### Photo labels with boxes
☆ ☆ ☆ ☆ ☆

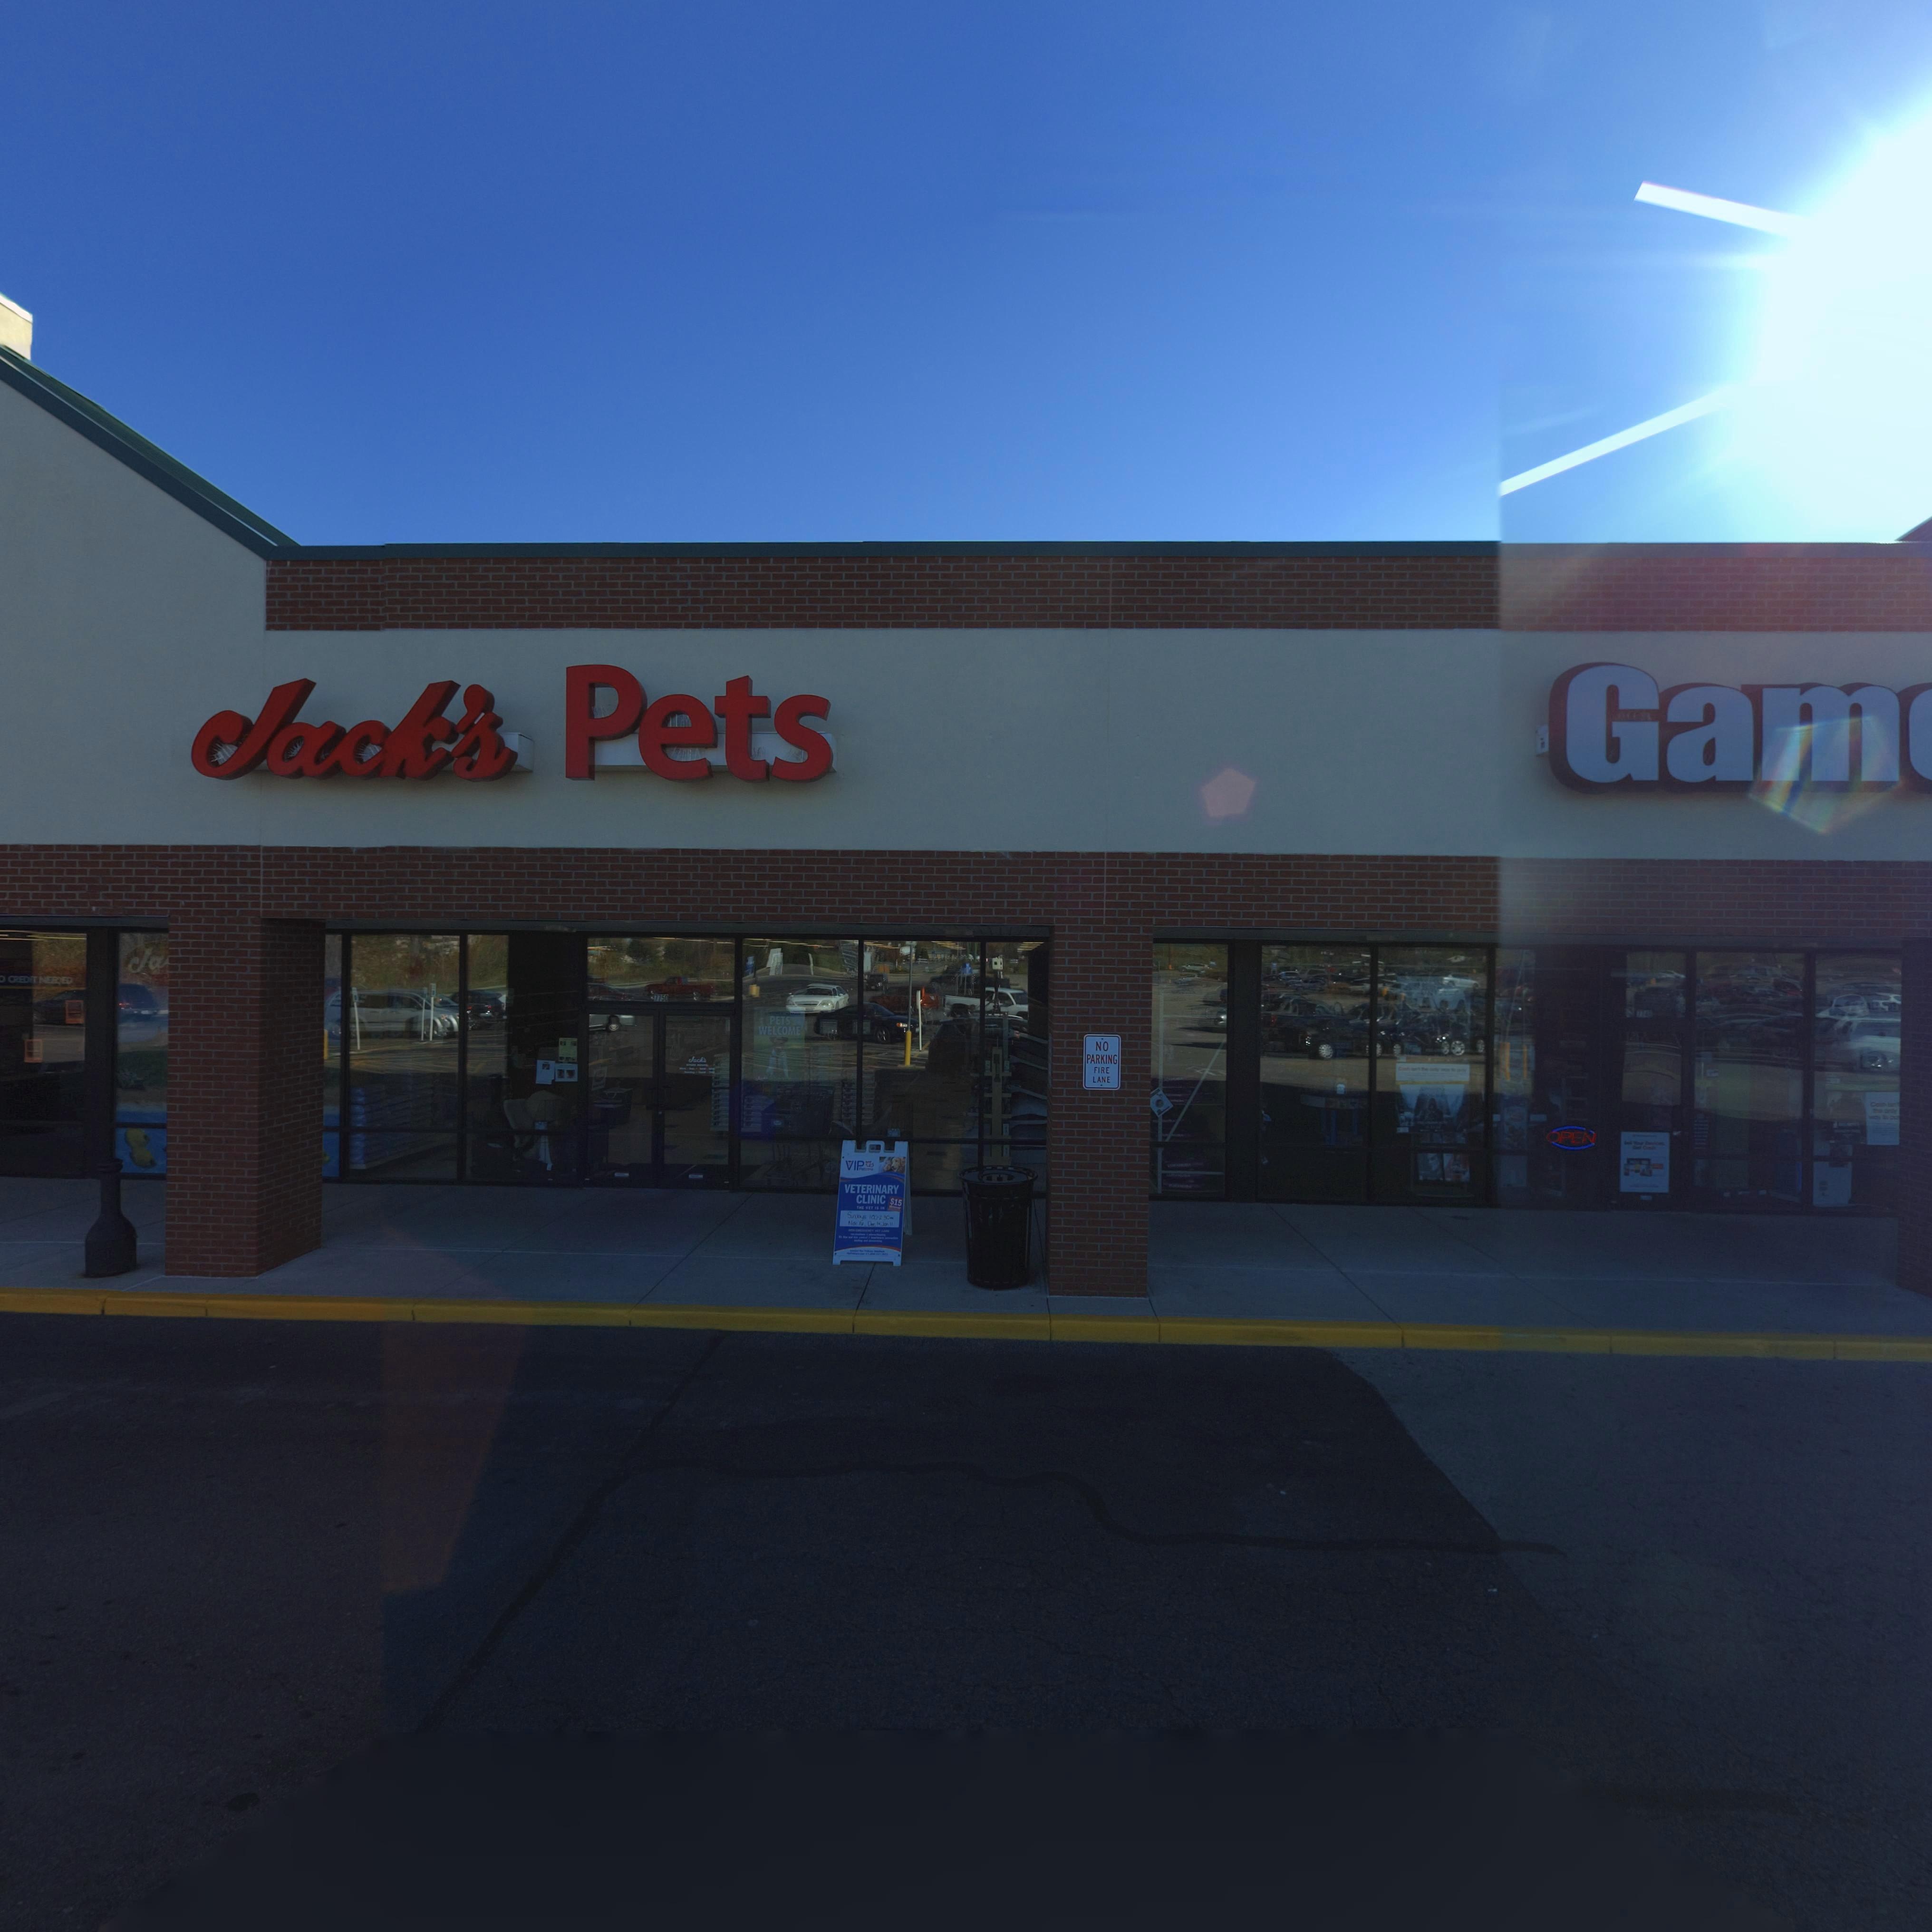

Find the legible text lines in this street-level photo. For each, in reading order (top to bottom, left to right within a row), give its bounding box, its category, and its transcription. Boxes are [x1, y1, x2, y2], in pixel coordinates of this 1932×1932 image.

[188, 662, 835, 784] BusinessName: Jack's Pets
[1562, 661, 1904, 786] BusinessName: Gam
[126, 945, 166, 975] BusinessName: Ja
[654, 994, 669, 1002] StreetNumber: 7750
[1637, 1009, 1653, 1019] StreetNumber: 77**
[687, 1055, 707, 1063] BusinessName: Jack's
[1544, 1130, 1596, 1144] None: OPEN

☆ ☆ ☆ ☆ ☆

Present the lines above as a Markdown table with the columns "No." and "Line", numbering the rows and skipping blank lines. Omit the pictures.

| No. | Line |
|---|---|
| 1 | Find the legible text lines in this street-level photo. For each, in reading order (top to bottom, left to right within a row), give its bounding box, its category, and its transcription. Boxes are [x1, y1, x2, y2], in pixel coordinates of this 1932×1932 image. |
| 2 | [188, 662, 835, 784] BusinessName: Jack's Pets |
| 3 | [1562, 661, 1904, 786] BusinessName: Gam |
| 4 | [126, 945, 166, 975] BusinessName: Ja |
| 5 | [654, 994, 669, 1002] StreetNumber: 7750 |
| 6 | [1637, 1009, 1653, 1019] StreetNumber: 77** |
| 7 | [687, 1055, 707, 1063] BusinessName: Jack's |
| 8 | [1544, 1130, 1596, 1144] None: OPEN |